◆ 理解自测:
**A)** 把正文中以"Spark基本操作主要就是"开头的那一段改写成列表,保留主要事实。
**B)** 在正文给出的pom里,spark.version的值是什么?
**C)** 输出正文中从"Spark基本操作主要就是各"开始、到"引入maven依赖就可以了。"结束的内容,不做任何改动。

◆ 正文部分:
════════════════════
Spark基本操作主要就是各种map、reduce,这一篇从各种map开始。由于scala不熟悉,而且语法太精简,虽然代码量少了,但是可读性差了不少,就还是用Java来操作。
直接开始上代码了,注意,如果只是本地测试spark的各种api的使用,是不需要下载安装任何spark、Hadoop的。直接引入maven依赖就可以了。
新建一个java的maven项目,pom中引入spark的依赖。
<?xml version="1.0" encoding="UTF-8"?>
<project xmlns="http://maven.apache.org/POM/4.0.0"
xmlns:xsi="http://www.w3.org/2001/XMLSchema-instance"
xsi:schemaLocation="http://maven.apache.org/POM/4.0.0 http://maven.apache.org/xsd/maven-4.0.0.xsd">
<modelVersion>4.0.0</modelVersion>
<groupId>com.tianyalei</groupId>
<artifactId>spark_learning</artifactId>
<version>1.0-SNAPSHOT</version>
<build>
<plugins>
<plugin>
<groupId>org.apache.maven.plugins</groupId>
<artifactId>maven-compiler-plugin</artifactId>
<configuration>
<source>8</source>
<target>8</target>
</configuration>
</plugin>
</plugins>
</build>
<properties>
<project.build.sourceEncoding>UTF-8</project.build.sourceEncoding>
<project.reporting.outputEncoding>UTF-8</project.reporting.outputEncoding>
<java.version>1.8</java.version>
<scala.version>2.11.8</scala.version>
<scala.binary.version>2.11</scala.binary.version>
<spark.version>2.3.0</spark.version>
</properties>
<dependencies>
<dependency>
<groupId>org.apache.spark</groupId>
<artifactId>spark-core_${scala.binary.version}</artifactId>
<version>${spark.version}</version>
</dependency>
<dependency>
<groupId>org.apache.spark</groupId>
<artifactId>spark-streaming_${scala.binary.version}</artifactId>
<version>${spark.version}</version>
</dependency>
<dependency>
<groupId>org.apache.spark</groupId>
<artifactId>spark-sql_${scala.binary.version}</artifactId>
<version>${spark.version}</version>
</dependency>
<dependency>
<groupId>org.apache.spark</groupId>
<artifactId>spark-hive_${scala.binary.version}</artifactId>
<version>${spark.version}</version>
</dependency>
<dependency>
<groupId>org.apache.spark</groupId>
<artifactId>spark-mllib_${scala.binary.version}</artifactId>
<version>${spark.version}</version>
</dependency>
</dependencies>
</project>
这里有spark-sql、spark机器学习、spark-hive等的依赖,目前是用不上的。
════════════════════
◆ 提供材料:
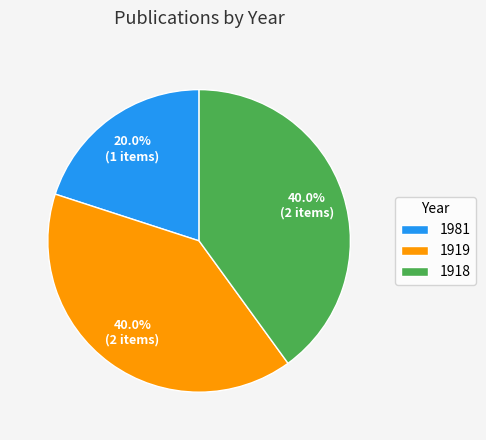

What is the ratio of the value at 1919 to the value at 1918?

1.0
════════════════════
◆ 各题答案:
**A)**
- Spark的基本操作主要是各种map和reduce,本篇先讲map。
- 作者对scala不熟悉,其语法太精简,代码虽少但可读性差。
- 因此仍用Java来操作。

**B)** 2.3.0

**C)**
Spark基本操作主要就是各种map、reduce,这一篇从各种map开始。由于scala不熟悉,而且语法太精简,虽然代码量少了,但是可读性差了不少,就还是用Java来操作。
直接开始上代码了,注意,如果只是本地测试spark的各种api的使用,是不需要下载安装任何spark、Hadoop的。直接引入maven依赖就可以了。